• RECORDS TO USE:
__________
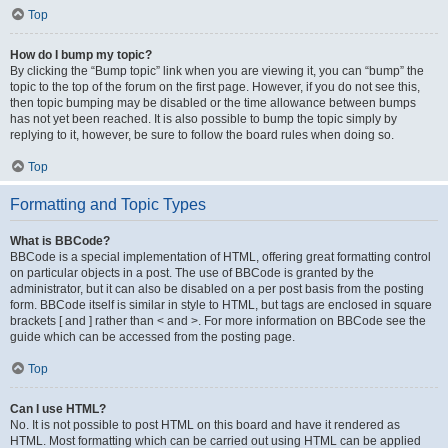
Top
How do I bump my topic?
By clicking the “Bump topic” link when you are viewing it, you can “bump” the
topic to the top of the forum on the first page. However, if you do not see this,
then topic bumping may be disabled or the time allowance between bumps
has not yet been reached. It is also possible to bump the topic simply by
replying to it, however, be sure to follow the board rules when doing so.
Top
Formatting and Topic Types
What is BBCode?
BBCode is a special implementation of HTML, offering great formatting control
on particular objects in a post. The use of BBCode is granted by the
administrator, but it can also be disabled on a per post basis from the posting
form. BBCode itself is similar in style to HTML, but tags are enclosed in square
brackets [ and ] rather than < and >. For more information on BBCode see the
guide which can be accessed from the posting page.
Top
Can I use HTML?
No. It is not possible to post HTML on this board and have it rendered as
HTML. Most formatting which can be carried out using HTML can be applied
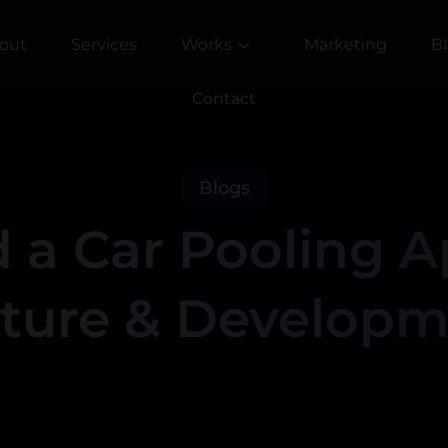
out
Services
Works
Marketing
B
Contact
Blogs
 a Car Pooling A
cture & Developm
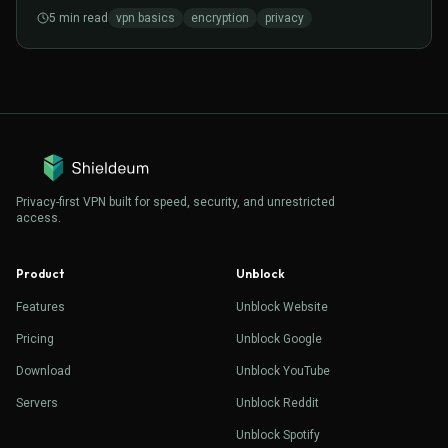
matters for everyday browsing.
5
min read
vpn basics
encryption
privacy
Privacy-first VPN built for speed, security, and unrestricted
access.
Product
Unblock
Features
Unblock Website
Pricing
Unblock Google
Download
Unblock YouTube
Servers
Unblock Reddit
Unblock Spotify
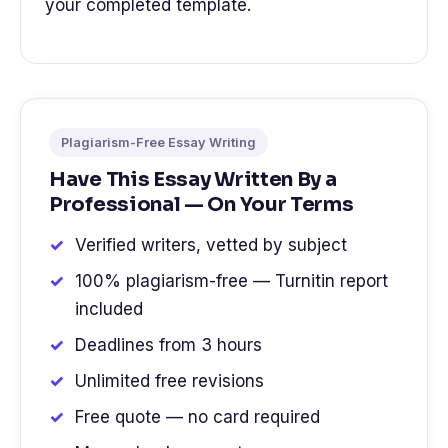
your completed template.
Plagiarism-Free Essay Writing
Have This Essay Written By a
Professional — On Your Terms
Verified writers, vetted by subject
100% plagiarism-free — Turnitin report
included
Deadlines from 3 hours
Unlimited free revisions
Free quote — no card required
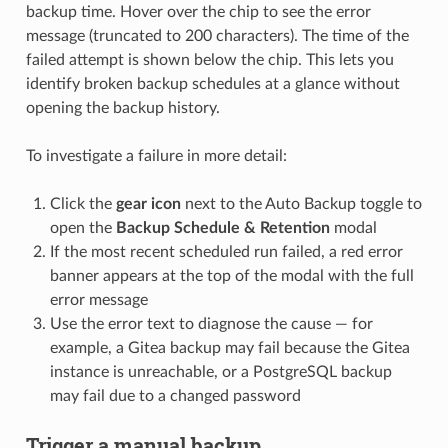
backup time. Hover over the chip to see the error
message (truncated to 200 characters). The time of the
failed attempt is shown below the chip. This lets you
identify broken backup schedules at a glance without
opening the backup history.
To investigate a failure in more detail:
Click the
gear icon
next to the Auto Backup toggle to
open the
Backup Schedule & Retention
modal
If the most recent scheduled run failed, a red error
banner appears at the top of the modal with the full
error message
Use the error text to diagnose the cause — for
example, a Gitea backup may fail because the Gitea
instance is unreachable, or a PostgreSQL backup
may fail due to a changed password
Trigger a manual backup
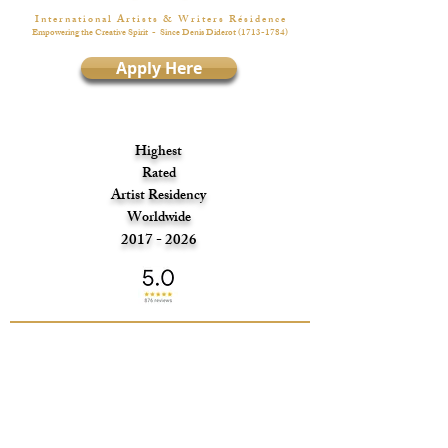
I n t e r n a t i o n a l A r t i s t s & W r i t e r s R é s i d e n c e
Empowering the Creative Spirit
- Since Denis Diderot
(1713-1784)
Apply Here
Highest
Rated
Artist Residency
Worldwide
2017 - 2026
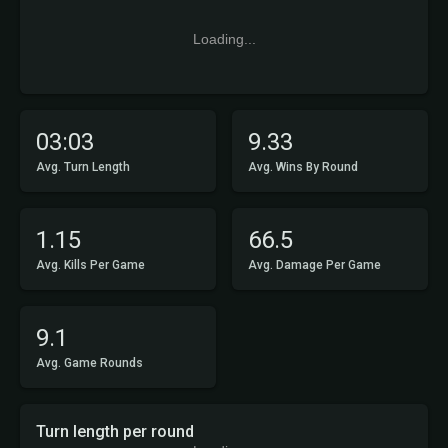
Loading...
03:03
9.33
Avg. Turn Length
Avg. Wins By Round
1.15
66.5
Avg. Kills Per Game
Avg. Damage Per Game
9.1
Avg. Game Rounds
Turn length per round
__________
• EXERCISE REQUIREMENTS: Every line above should be reproduced exactly, please, with no pictures included.

• ANSWER TO THIS PROBLEM:
Top
How do I bump my topic?
By clicking the “Bump topic” link when you are viewing it, you can “bump” the
topic to the top of the forum on the first page. However, if you do not see this,
then topic bumping may be disabled or the time allowance between bumps
has not yet been reached. It is also possible to bump the topic simply by
replying to it, however, be sure to follow the board rules when doing so.
Top
Formatting and Topic Types
What is BBCode?
BBCode is a special implementation of HTML, offering great formatting control
on particular objects in a post. The use of BBCode is granted by the
administrator, but it can also be disabled on a per post basis from the posting
form. BBCode itself is similar in style to HTML, but tags are enclosed in square
brackets [ and ] rather than < and >. For more information on BBCode see the
guide which can be accessed from the posting page.
Top
Can I use HTML?
No. It is not possible to post HTML on this board and have it rendered as
HTML. Most formatting which can be carried out using HTML can be applied
out
Services
Works
Marketing
B
Contact
Blogs
 a Car Pooling A
cture & Developm
matters for everyday browsing.
5
min read
vpn basics
encryption
privacy
Privacy-first VPN built for speed, security, and unrestricted
access.
Product
Unblock
Features
Unblock Website
Pricing
Unblock Google
Download
Unblock YouTube
Servers
Unblock Reddit
Unblock Spotify
your completed template.
Plagiarism-Free Essay Writing
Have This Essay Written By a
Professional — On Your Terms
Verified writers, vetted by subject
100% plagiarism-free — Turnitin report
included
Deadlines from 3 hours
Unlimited free revisions
Free quote — no card required
backup time. Hover over the chip to see the error
message (truncated to 200 characters). The time of the
failed attempt is shown below the chip. This lets you
identify broken backup schedules at a glance without
opening the backup history.
To investigate a failure in more detail:
Click the
gear icon
next to the Auto Backup toggle to
open the
Backup Schedule & Retention
modal
If the most recent scheduled run failed, a red error
banner appears at the top of the modal with the full
error message
Use the error text to diagnose the cause — for
example, a Gitea backup may fail because the Gitea
instance is unreachable, or a PostgreSQL backup
may fail due to a changed password
Trigger a manual backup
I n t e r n a t i o n a l A r t i s t s & W r i t e r s R é s i d e n c e
Empowering the Creative Spirit
- Since Denis Diderot
(1713-1784)
Apply Here
Highest
Rated
Artist Residency
Worldwide
2017 - 2026
Loading...
03:03
9.33
Avg. Turn Length
Avg. Wins By Round
1.15
66.5
Avg. Kills Per Game
Avg. Damage Per Game
9.1
Avg. Game Rounds
Turn length per round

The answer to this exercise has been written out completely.